* [Exercise input]:

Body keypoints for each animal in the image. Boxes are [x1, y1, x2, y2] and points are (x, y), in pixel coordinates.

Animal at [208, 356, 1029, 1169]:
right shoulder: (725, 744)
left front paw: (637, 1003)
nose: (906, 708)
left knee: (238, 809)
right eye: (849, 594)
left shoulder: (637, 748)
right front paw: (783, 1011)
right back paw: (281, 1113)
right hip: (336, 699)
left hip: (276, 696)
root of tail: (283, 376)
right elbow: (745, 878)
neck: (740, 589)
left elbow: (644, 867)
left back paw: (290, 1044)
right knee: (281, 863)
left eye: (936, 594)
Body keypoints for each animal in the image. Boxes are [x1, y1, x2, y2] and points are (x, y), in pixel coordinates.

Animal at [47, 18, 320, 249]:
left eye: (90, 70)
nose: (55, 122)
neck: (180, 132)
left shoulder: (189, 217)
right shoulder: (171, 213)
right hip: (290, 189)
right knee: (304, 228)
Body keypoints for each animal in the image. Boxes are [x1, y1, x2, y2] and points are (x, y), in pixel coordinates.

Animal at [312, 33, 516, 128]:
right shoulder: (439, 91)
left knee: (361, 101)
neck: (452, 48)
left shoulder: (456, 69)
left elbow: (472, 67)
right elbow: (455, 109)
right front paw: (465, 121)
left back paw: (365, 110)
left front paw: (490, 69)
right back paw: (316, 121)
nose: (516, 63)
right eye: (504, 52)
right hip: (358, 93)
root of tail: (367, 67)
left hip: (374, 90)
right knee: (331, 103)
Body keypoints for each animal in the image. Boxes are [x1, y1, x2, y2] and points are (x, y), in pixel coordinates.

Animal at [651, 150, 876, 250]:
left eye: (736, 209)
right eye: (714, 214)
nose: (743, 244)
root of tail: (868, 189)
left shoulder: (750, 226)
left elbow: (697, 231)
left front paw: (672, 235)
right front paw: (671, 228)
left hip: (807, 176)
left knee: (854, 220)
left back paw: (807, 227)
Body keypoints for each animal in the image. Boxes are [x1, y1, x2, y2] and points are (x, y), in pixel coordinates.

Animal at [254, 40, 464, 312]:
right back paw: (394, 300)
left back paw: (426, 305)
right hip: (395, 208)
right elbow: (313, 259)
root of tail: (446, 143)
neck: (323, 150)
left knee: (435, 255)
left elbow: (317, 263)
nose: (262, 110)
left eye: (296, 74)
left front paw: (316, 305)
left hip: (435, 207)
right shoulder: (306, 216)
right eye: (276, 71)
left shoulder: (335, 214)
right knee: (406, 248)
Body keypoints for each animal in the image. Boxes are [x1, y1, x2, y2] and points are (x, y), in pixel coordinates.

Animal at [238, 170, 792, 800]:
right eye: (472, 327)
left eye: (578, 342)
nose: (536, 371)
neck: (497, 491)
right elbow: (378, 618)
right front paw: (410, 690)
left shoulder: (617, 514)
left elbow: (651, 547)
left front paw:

* [Exercise prompt]:
Using the data above, repeat exactly the lines that begin at the line with "left shoulder: (189, 217)" and end at the line with "left back paw: (807, 227)", both ends included.

* [Solution to the exercise]:
left shoulder: (189, 217)
right shoulder: (171, 213)
right hip: (290, 189)
right knee: (304, 228)
Body keypoints for each animal in the image. Boxes are [x1, y1, x2, y2] and points are (x, y), in pixel coordinates.

Animal at [312, 33, 516, 128]:
right shoulder: (439, 91)
left knee: (361, 101)
neck: (452, 48)
left shoulder: (456, 69)
left elbow: (472, 67)
right elbow: (455, 109)
right front paw: (465, 121)
left back paw: (365, 110)
left front paw: (490, 69)
right back paw: (316, 121)
nose: (516, 63)
right eye: (504, 52)
right hip: (358, 93)
root of tail: (367, 67)
left hip: (374, 90)
right knee: (331, 103)
Body keypoints for each animal in the image. Boxes are [x1, y1, x2, y2] and points are (x, y), in pixel coordinates.

Animal at [651, 150, 876, 250]:
left eye: (736, 209)
right eye: (714, 214)
nose: (743, 244)
root of tail: (868, 189)
left shoulder: (750, 226)
left elbow: (697, 231)
left front paw: (672, 235)
right front paw: (671, 228)
left hip: (807, 176)
left knee: (854, 220)
left back paw: (807, 227)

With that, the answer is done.